> **Dataset**:
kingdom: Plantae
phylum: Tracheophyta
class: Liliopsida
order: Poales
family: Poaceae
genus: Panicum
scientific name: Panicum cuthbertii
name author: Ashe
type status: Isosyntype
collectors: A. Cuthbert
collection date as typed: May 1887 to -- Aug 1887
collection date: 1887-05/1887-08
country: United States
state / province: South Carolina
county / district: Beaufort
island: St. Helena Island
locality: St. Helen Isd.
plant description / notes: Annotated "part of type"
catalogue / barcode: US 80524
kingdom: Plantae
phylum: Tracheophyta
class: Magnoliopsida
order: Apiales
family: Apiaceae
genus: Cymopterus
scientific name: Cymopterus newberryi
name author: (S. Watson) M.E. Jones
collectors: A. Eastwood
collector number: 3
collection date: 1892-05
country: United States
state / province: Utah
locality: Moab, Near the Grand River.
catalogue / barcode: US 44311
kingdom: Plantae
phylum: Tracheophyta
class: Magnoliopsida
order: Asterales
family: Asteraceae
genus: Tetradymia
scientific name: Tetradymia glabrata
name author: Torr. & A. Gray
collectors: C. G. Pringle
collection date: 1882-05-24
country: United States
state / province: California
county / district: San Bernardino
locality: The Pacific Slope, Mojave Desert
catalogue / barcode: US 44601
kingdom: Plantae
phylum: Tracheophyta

> **What you have to do**: Could you duplicate the lines above exactly as they appear, covering all the entries?

> **Right answer**:
kingdom: Plantae
phylum: Tracheophyta
class: Liliopsida
order: Poales
family: Poaceae
genus: Panicum
scientific name: Panicum cuthbertii
name author: Ashe
type status: Isosyntype
collectors: A. Cuthbert
collection date as typed: May 1887 to -- Aug 1887
collection date: 1887-05/1887-08
country: United States
state / province: South Carolina
county / district: Beaufort
island: St. Helena Island
locality: St. Helen Isd.
plant description / notes: Annotated "part of type"
catalogue / barcode: US 80524
kingdom: Plantae
phylum: Tracheophyta
class: Magnoliopsida
order: Apiales
family: Apiaceae
genus: Cymopterus
scientific name: Cymopterus newberryi
name author: (S. Watson) M.E. Jones
collectors: A. Eastwood
collector number: 3
collection date: 1892-05
country: United States
state / province: Utah
locality: Moab, Near the Grand River.
catalogue / barcode: US 44311
kingdom: Plantae
phylum: Tracheophyta
class: Magnoliopsida
order: Asterales
family: Asteraceae
genus: Tetradymia
scientific name: Tetradymia glabrata
name author: Torr. & A. Gray
collectors: C. G. Pringle
collection date: 1882-05-24
country: United States
state / province: California
county / district: San Bernardino
locality: The Pacific Slope, Mojave Desert
catalogue / barcode: US 44601
kingdom: Plantae
phylum: Tracheophyta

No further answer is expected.